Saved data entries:
Start of Block
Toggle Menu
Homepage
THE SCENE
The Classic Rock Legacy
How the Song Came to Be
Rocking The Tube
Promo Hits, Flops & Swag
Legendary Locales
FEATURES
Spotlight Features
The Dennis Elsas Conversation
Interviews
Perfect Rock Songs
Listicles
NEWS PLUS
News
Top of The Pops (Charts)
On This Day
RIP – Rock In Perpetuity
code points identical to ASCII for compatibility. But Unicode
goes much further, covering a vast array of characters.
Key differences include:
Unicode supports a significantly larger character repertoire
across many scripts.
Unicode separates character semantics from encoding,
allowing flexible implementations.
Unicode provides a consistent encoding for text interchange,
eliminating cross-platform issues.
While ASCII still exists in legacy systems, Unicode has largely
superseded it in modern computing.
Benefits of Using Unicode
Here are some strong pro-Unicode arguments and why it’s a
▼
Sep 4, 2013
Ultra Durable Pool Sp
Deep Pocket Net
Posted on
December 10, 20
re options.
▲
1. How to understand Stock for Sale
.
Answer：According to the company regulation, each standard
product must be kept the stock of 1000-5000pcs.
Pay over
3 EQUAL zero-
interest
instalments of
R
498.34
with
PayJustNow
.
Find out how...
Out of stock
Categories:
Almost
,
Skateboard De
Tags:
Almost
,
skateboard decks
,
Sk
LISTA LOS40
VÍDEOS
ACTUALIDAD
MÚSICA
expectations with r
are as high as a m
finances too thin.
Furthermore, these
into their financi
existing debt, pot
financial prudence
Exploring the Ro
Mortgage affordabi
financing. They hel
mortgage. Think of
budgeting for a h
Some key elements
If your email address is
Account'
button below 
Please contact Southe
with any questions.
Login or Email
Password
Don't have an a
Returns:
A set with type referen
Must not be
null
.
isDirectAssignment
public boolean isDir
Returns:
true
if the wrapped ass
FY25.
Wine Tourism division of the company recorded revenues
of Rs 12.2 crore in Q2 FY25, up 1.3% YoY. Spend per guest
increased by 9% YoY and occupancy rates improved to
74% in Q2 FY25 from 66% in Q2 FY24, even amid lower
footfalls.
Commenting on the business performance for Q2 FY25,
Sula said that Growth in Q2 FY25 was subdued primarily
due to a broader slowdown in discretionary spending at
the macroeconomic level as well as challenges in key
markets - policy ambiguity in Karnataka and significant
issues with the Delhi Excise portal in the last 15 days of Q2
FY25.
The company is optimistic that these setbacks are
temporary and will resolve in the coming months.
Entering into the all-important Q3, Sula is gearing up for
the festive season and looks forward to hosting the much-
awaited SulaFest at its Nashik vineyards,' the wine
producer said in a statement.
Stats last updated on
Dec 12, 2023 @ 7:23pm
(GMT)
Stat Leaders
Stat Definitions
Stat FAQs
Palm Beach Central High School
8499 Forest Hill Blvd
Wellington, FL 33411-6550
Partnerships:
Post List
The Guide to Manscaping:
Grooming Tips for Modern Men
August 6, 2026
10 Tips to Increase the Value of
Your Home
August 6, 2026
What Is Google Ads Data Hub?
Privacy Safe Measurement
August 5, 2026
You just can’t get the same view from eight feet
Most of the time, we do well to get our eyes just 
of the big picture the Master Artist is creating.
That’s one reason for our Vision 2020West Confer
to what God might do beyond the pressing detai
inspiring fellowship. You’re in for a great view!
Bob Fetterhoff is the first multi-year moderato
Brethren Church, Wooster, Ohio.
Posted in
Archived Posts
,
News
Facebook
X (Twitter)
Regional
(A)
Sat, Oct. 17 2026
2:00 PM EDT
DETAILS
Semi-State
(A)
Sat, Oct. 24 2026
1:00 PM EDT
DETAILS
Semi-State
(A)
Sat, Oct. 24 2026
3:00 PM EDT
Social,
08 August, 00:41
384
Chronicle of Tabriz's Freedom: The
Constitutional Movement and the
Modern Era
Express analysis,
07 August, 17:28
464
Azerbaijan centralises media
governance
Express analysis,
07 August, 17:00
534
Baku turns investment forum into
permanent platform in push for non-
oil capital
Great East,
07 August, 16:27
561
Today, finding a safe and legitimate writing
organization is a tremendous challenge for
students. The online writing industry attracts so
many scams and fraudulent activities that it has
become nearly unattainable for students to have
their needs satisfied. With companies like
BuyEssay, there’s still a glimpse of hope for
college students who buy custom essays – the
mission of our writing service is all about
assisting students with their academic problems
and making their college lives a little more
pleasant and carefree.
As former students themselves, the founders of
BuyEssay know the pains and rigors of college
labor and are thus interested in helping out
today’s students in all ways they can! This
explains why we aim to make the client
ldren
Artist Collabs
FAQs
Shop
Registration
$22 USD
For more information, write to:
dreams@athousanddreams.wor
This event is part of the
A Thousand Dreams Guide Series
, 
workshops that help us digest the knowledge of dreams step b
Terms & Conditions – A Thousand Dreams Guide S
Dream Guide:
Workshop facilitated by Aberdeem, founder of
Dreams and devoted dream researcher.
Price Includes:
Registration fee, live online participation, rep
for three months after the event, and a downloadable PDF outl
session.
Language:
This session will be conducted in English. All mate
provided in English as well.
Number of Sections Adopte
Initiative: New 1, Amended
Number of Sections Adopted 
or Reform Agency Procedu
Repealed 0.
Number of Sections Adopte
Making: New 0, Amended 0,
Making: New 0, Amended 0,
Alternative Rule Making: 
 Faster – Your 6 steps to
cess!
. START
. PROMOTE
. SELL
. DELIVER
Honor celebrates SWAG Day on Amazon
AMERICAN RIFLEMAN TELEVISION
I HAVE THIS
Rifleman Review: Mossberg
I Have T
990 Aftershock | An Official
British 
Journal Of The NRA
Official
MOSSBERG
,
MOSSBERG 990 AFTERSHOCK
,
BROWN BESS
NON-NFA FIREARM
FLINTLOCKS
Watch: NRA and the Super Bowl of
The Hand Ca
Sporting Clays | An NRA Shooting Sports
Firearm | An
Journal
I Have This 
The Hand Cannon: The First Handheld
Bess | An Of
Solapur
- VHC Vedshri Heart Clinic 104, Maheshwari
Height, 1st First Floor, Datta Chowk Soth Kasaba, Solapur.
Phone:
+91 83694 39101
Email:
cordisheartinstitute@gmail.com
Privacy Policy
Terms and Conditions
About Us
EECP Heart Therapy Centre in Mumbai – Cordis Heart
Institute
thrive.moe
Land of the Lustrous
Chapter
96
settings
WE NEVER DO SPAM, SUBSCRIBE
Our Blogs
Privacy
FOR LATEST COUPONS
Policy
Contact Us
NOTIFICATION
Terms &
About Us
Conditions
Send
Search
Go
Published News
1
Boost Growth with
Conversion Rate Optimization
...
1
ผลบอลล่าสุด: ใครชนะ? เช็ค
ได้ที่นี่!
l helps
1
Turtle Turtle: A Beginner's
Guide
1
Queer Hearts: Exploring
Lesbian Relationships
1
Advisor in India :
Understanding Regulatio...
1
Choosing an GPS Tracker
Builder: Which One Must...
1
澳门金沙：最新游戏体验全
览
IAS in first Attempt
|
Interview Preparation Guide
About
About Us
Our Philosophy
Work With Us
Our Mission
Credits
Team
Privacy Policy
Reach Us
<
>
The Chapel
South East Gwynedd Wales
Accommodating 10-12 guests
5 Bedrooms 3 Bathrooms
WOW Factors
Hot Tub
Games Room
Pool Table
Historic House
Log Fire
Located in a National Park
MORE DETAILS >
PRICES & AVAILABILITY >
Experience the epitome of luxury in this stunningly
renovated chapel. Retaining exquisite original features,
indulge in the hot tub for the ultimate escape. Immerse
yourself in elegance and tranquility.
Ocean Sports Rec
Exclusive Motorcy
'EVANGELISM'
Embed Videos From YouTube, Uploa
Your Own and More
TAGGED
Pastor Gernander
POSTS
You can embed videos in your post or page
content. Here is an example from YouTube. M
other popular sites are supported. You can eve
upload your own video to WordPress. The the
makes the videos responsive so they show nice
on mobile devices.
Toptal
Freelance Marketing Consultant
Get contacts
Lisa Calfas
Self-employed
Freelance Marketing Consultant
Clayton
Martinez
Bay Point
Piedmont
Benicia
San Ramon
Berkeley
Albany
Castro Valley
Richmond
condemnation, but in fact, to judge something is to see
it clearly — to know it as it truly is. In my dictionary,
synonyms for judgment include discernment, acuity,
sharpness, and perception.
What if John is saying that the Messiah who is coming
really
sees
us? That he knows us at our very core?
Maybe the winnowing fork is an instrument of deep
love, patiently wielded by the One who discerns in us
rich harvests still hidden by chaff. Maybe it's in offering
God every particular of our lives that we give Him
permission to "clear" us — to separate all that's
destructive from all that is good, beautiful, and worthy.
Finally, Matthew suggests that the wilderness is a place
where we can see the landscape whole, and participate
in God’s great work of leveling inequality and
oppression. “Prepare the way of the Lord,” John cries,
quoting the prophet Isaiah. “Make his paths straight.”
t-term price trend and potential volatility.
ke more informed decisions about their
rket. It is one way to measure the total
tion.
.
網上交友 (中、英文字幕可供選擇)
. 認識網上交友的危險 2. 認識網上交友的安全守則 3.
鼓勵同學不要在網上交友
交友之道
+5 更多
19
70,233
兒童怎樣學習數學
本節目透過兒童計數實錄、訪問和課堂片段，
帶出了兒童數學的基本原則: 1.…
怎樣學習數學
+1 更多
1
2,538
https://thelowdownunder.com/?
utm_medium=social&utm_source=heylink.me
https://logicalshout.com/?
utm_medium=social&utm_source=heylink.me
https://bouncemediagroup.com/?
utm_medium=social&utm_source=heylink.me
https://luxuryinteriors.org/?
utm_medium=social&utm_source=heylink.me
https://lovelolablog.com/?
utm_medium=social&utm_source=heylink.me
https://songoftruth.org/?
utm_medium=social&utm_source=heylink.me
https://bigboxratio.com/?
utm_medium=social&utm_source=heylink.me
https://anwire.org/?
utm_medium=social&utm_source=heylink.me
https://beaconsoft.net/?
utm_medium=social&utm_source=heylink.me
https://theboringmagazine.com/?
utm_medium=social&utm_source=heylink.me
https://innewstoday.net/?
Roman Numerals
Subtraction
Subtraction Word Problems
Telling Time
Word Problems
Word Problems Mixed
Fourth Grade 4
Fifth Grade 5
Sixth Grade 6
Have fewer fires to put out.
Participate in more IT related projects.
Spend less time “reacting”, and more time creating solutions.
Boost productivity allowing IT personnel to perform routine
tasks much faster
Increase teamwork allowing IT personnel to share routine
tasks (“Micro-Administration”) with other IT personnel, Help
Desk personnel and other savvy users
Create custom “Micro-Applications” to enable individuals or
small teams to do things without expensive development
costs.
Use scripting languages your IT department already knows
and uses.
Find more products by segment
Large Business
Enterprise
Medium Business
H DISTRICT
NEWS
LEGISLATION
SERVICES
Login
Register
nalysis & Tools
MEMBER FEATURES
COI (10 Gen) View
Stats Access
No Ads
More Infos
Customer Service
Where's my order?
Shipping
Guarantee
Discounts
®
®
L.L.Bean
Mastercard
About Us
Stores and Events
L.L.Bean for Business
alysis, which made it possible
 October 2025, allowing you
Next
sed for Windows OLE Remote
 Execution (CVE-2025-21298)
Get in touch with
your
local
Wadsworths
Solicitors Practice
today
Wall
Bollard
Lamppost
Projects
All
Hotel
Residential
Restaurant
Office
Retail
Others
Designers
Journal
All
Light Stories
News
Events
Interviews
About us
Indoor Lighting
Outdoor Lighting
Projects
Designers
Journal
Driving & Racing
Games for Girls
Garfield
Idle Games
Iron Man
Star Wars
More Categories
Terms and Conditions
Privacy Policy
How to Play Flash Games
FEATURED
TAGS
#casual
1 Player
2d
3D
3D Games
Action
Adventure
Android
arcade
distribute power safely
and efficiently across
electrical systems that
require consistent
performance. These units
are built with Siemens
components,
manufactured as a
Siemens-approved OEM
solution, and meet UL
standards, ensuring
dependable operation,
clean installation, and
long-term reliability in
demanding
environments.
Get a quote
End of Block
== What you need to do ==
Print exactly the lines between the line with "distribute power safely" and the final line of the records above, both included.

== Output ==
distribute power safely
and efficiently across
electrical systems that
require consistent
performance. These units
are built with Siemens
components,
manufactured as a
Siemens-approved OEM
solution, and meet UL
standards, ensuring
dependable operation,
clean installation, and
long-term reliability in
demanding
environments.
Get a quote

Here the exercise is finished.